The following report was originally written and published by Michael Stritch, CFA, Chief Investment Officer and National Head of Investments, BMO Wealth Management – U.S. For more information on BMO Wealth Management, click here.
After a few months of relative calm, the past few days have provided an ample reminder of the fragile political reality in Italy. The fourth1 largest member of the European Union (E.U.) has reasserted itself as one of the preeminent long-term risks to the broader European economy and markets.
Ten years after the financial crisis, and six years since the European sovereign debt crisis, Italy remains (on a relative basis) stuck in the economic mud. Real GDP is well below the pre-crisis peak, and unemployment still hovers near 11%. It is against this backdrop that Italian politicians and citizens alike have begun to direct more blame towards the fixed currency requirements, strict fiscal controls, and immigration policy of the E.U.

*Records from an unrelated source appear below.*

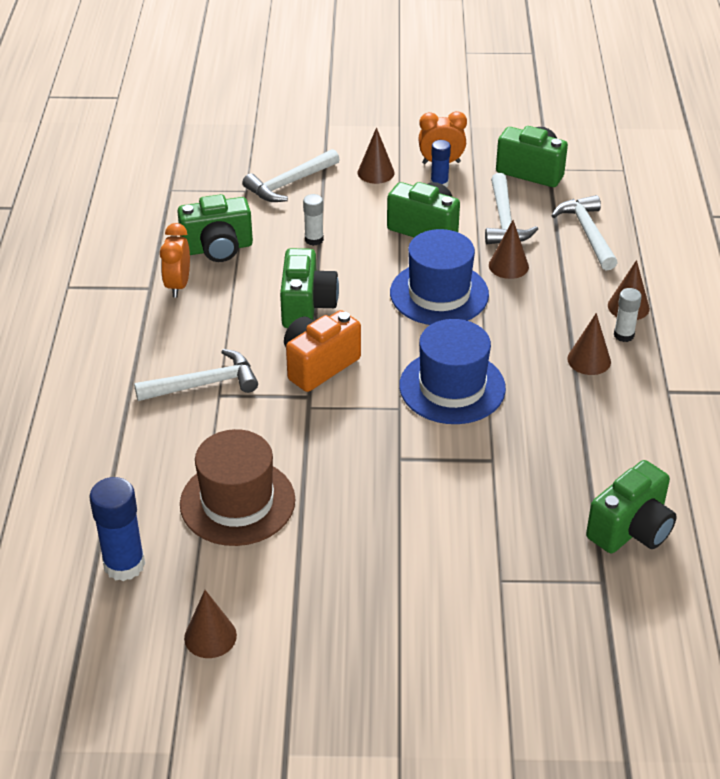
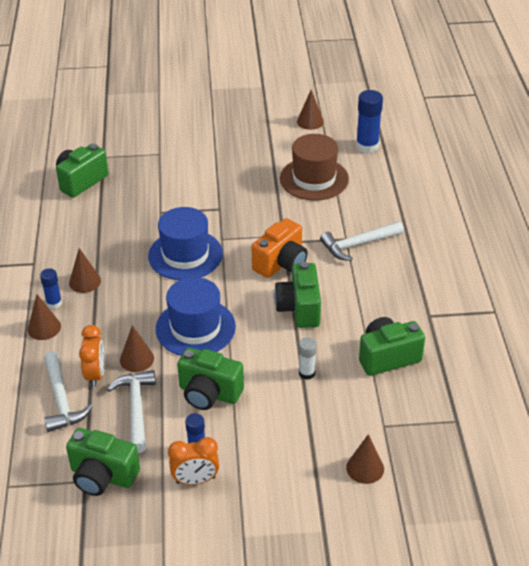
camera: 175 degrees right, 0 degrees up
orange clock [160,223,190,298] -> orange clock moved to [79,325,104,387]
white hammer [242,149,340,202] -> none
brown cone [358,127,395,184] -> brown cone moved to [346,434,384,484]
white glue stick [614,288,642,342] -> blue glue stick [40,268,62,309]

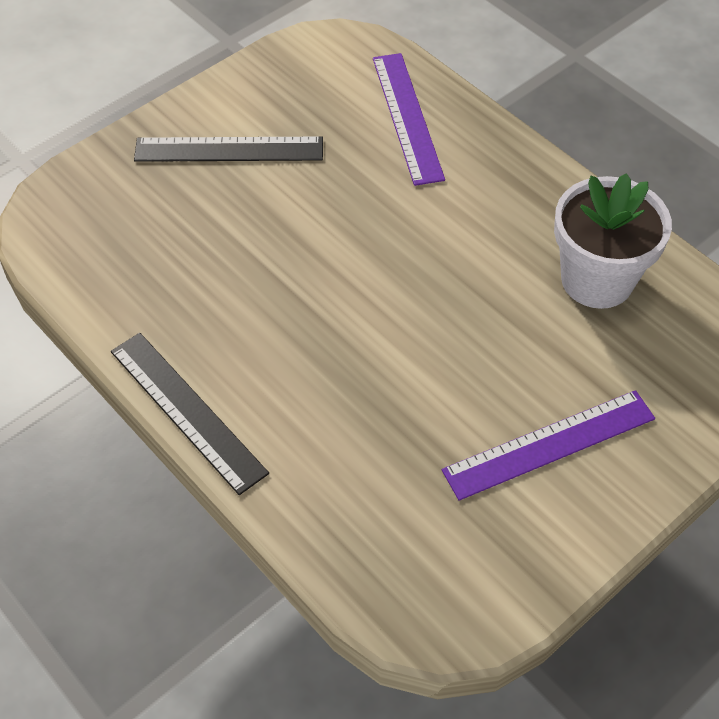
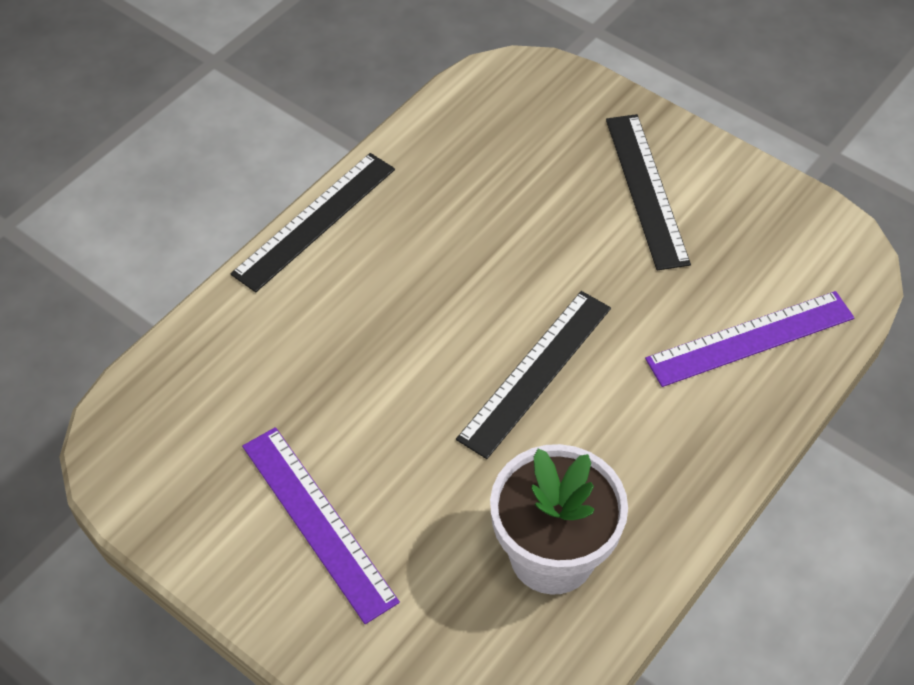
camera: 80 degrees right, 0 degrees up
none -> black ruler [456,291,611,459]

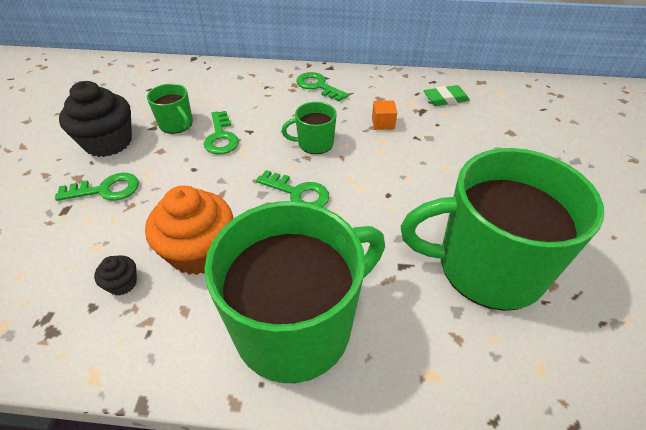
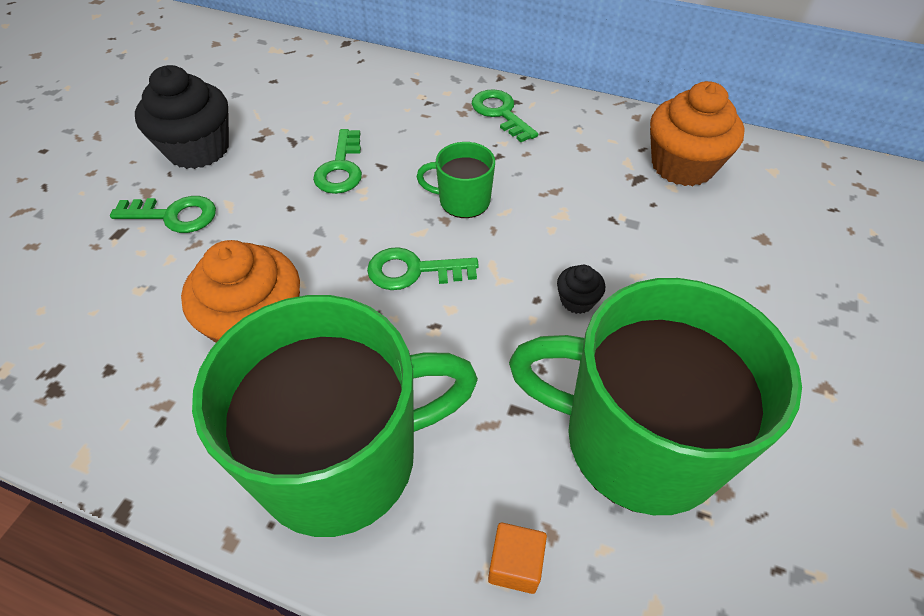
camera: 15 degrees right, 5 degrees up
black cupcake [94,255,137,296] -> black cupcake moved to [557,265,605,314]
green mug [147,84,193,134] -> none
green key [256,170,329,207] -> green key turned 135 degrees clockwise [367,247,479,290]
orange cube [372,100,397,130] -> orange cube moved to [488,523,547,594]
green eraser [424,85,470,106] -> orange cupcake [650,81,745,186]

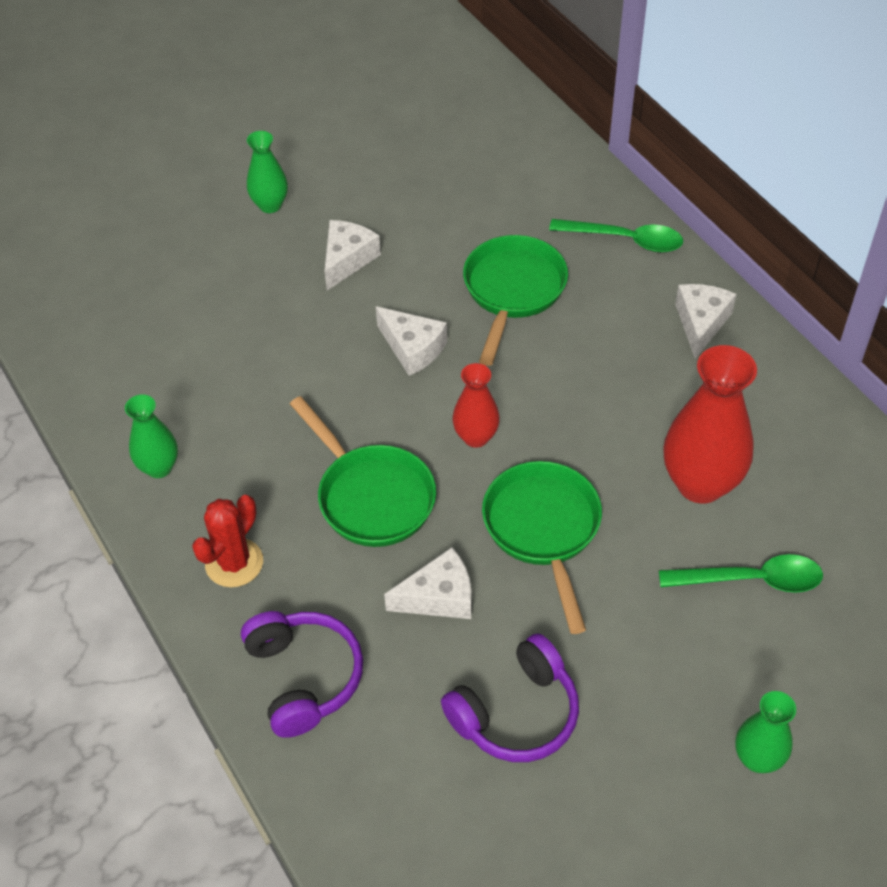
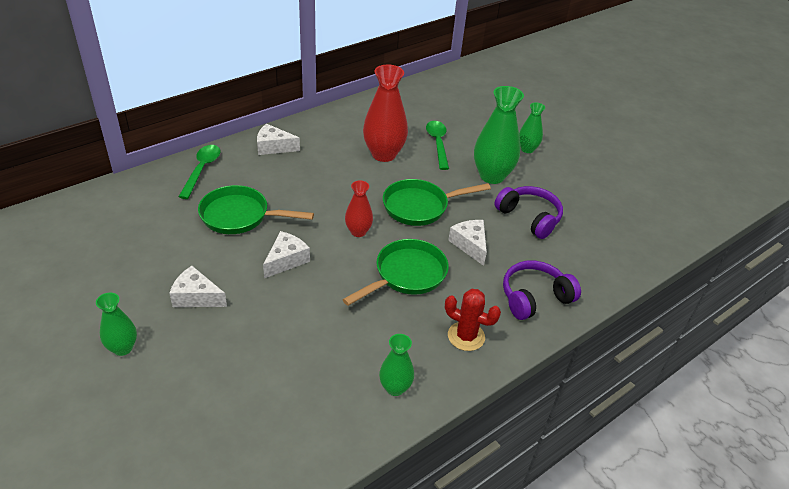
camera: 100 degrees left, 10 degrees down
none -> green vase [474,86,524,184]

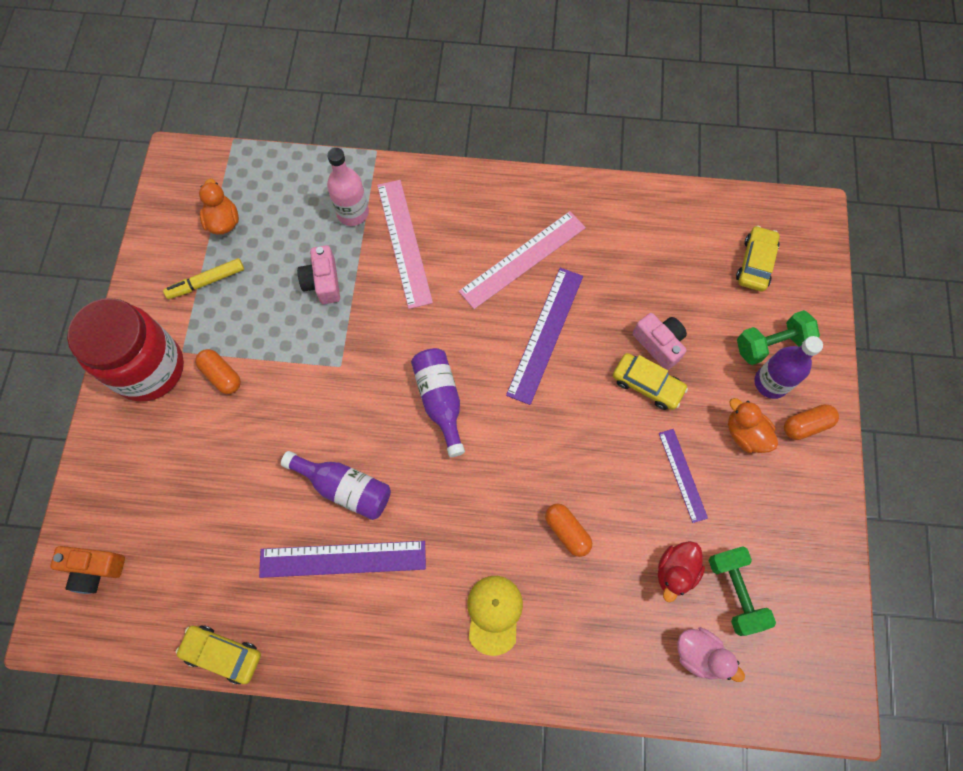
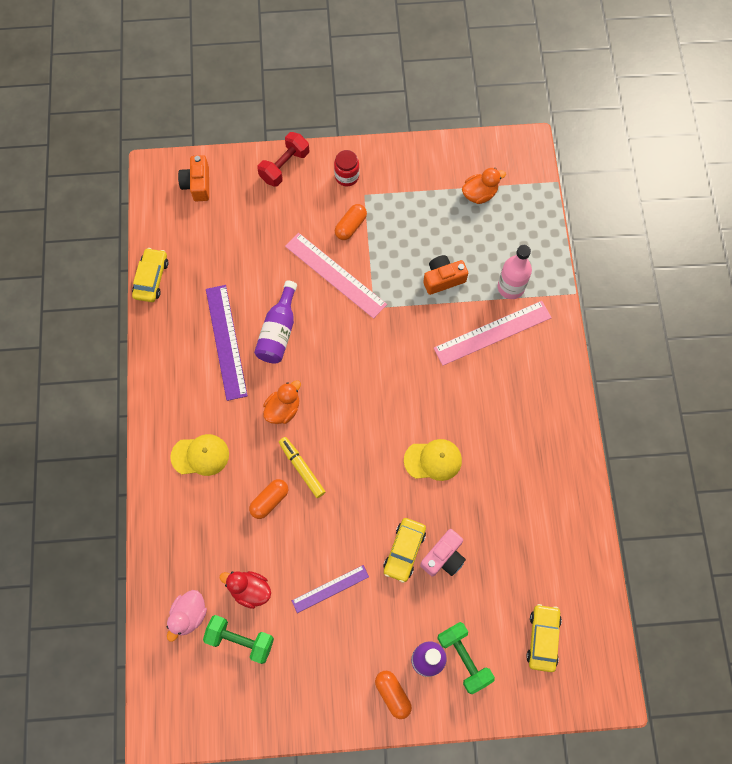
camera: 80 degrees right, 0 degrees up
red jar [67,298,184,401] -> red jar [334,150,359,186], size x0.44
yellow marker [163,258,244,299] -> yellow marker moved to [279,437,325,498]
pink camera [297,245,340,304] -> orange camera [423,255,468,295]
purple bottle [411,348,465,457] -> none
pink ruler [459,211,586,309] -> pink ruler moved to [285,233,387,319]
purple ruler [506,268,583,405] -> yellow cap [404,439,462,481]
green dumbbell [709,546,776,636] -> green dumbbell turned 45 degrees clockwise [203,615,274,664]
orange duck [728,398,778,453] -> orange duck moved to [263,380,301,424]
yellow car [736,226,780,292] -> yellow car turned 90 degrees counterclockwise [526,604,562,672]
none -> red dumbbell [257,132,309,187]

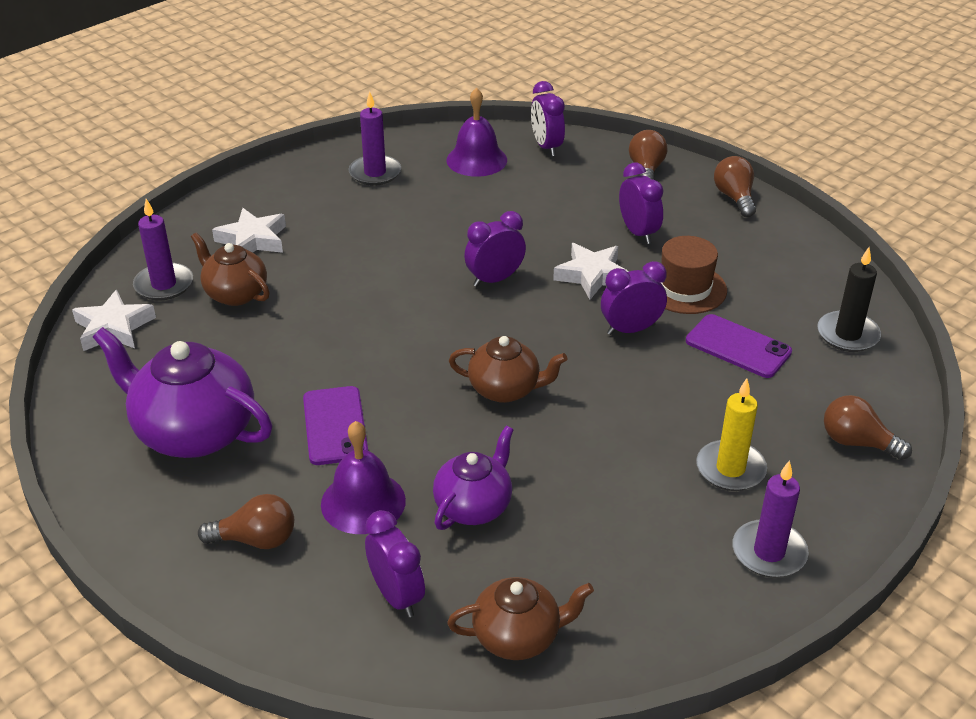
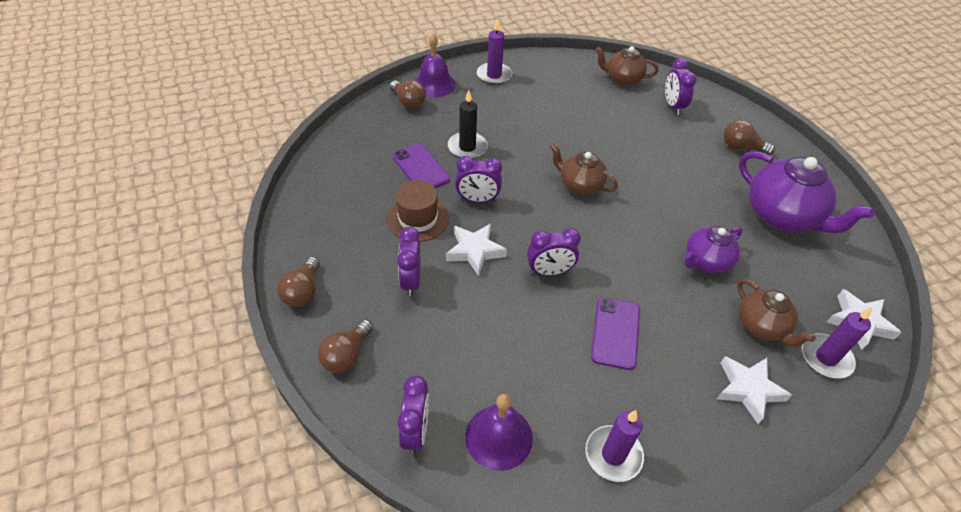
camera: 160 degrees left, 10 degrees up
purple phone [303,386,368,465] -> purple phone moved to [591,297,640,370]
purple bell [321,421,406,534] -> purple bell moved to [415,34,456,97]
purple teapot [433,426,514,530] -> purple teapot moved to [685,226,743,273]
yellow candle [696,378,767,491] -> none
black candle [817,247,881,352] -> black candle moved to [448,90,488,159]

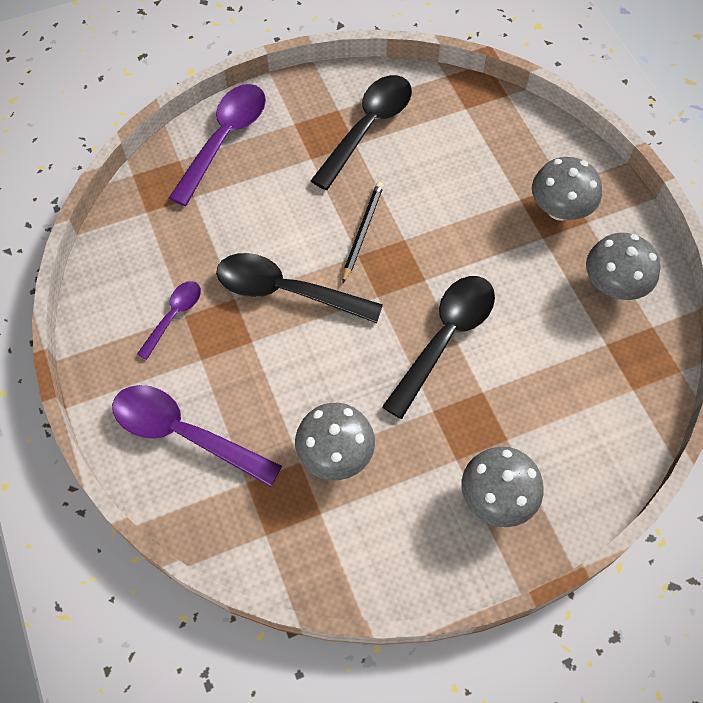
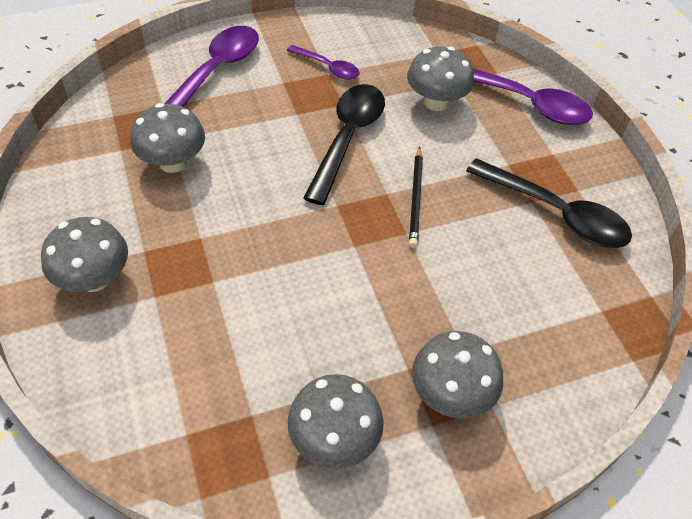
camera: 90 degrees right, 10 degrees down
black pencil [342,182,384,284] -> black pencil turned 75 degrees clockwise [409,146,423,248]
black spoon [382,276,495,419] -> none
none -> grey mushroom [407,46,474,111]

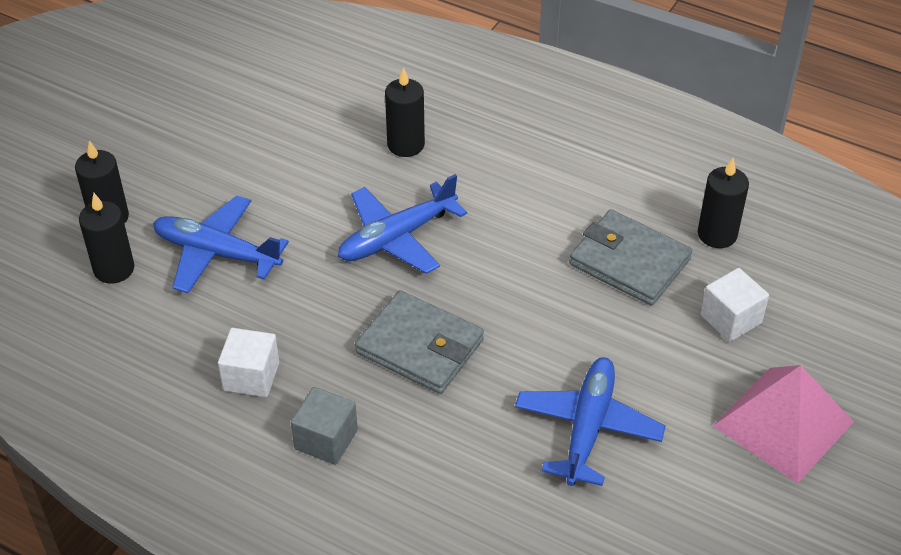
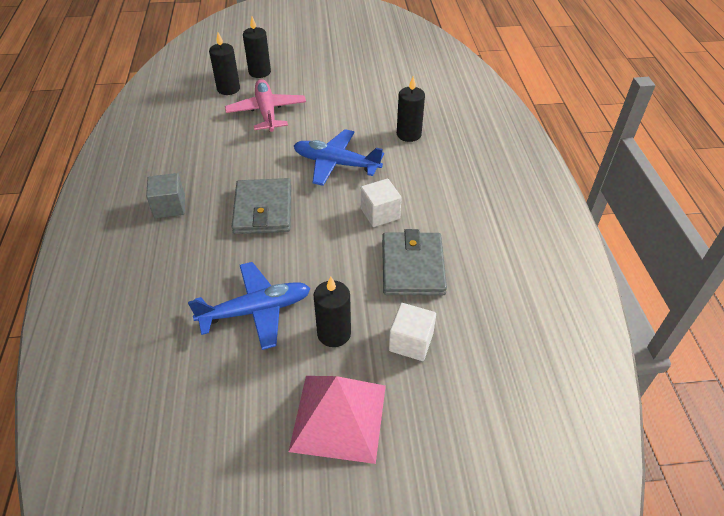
camera: 55 degrees right, 0 degrees up
blue plane [153,196,289,293] -> pink plane [225,79,306,132]
white cube [218,328,279,397] -> white cube moved to [361,179,402,227]
black candle [698,158,749,248] -> black candle moved to [314,276,351,347]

As stated previously, this populist trend was confirmed in the recent general elections. While no group won an outright majority, the anti-establishment Five Star Movement (M5) and Eurosceptic league parties emerged as two new political forces. We speculated this outcome would eventually lead to market volatility, and that reality was achieved last week when the incoming government finally put forth formal recommendations for key leadership positions. The economic ministry pick was especially controversial given the choice, economist Paolo Savona, has previously been a vocal critic of the single European currency. As a result, President Mattarella vetoed the selection by maintaining the candidate’s anti-E.U. views did not align with the more moderate campaign pledges made by both the League and M5 this winter. President Mattarella instead appointed former IMF official, Carlo Cottarelli as interim prime minister and he intends to present a “neutral” cabinet. The next step is a confidence vote in parliament and if, as expected, the majority votes no confidence then Cottarelli has promised to hold new elections in the fall. Should that happen, it is likely that Italy’s E.U. membership terms will be a focal point of the vote. News of these events sent a tremor through Italian political circles, and unnerved the broader global markets as well.
While more uncertainty lies ahead over the next few months, we think an “Italexit” seems unlikely and the new government will ultimately back down from many of its more populist proposals. Polls show a majority of Italians still favor E.U. membership though, candidly, at a lower percentage than other European nations. In addition, we expect European economic activity to recover after a Q1 slump worsened by poor weather, holiday timing and a bad flu season. This should provide a marginally improving backdrop for Italian businesses and workers. Ultimately, however, it will be the bond market that may force the M5 / League coalition to take a more somber tone. In the past few days alone, Italian bond yields relative to German debt (a key risk proxy) have soared to levels not seen since 2014. While not to the heights of the European debt crisis, this sharp spike reminds us that the market moves much more quickly than political agendas. Not only will rising rates hurt the Italian economy, but Italian treasury bonds make up a significant portion of the capital supporting the country’s financial institutions. A dramatic bond selloff, therefore, could drive Italian banks towards insolvency. This would, of course, severely undermine any attempts by the new government to improve financial conditions.
At this point, we are not altering our non-U.S. equity positions, but will be monitoring the situation closely. Expectations for a growth rebound, relatively attractive valuations, and the prospect that the European Central Bank could take a more dovish turn in support of any further contagion all suggest investors stay the course. We acknowledge, however, that risks have risen and if the Italian political landscape looks poised to weigh down economic prospects in the region, we would consider an adjustment in our stance.
1The U.K. is slated to leave the EU formally in 2019.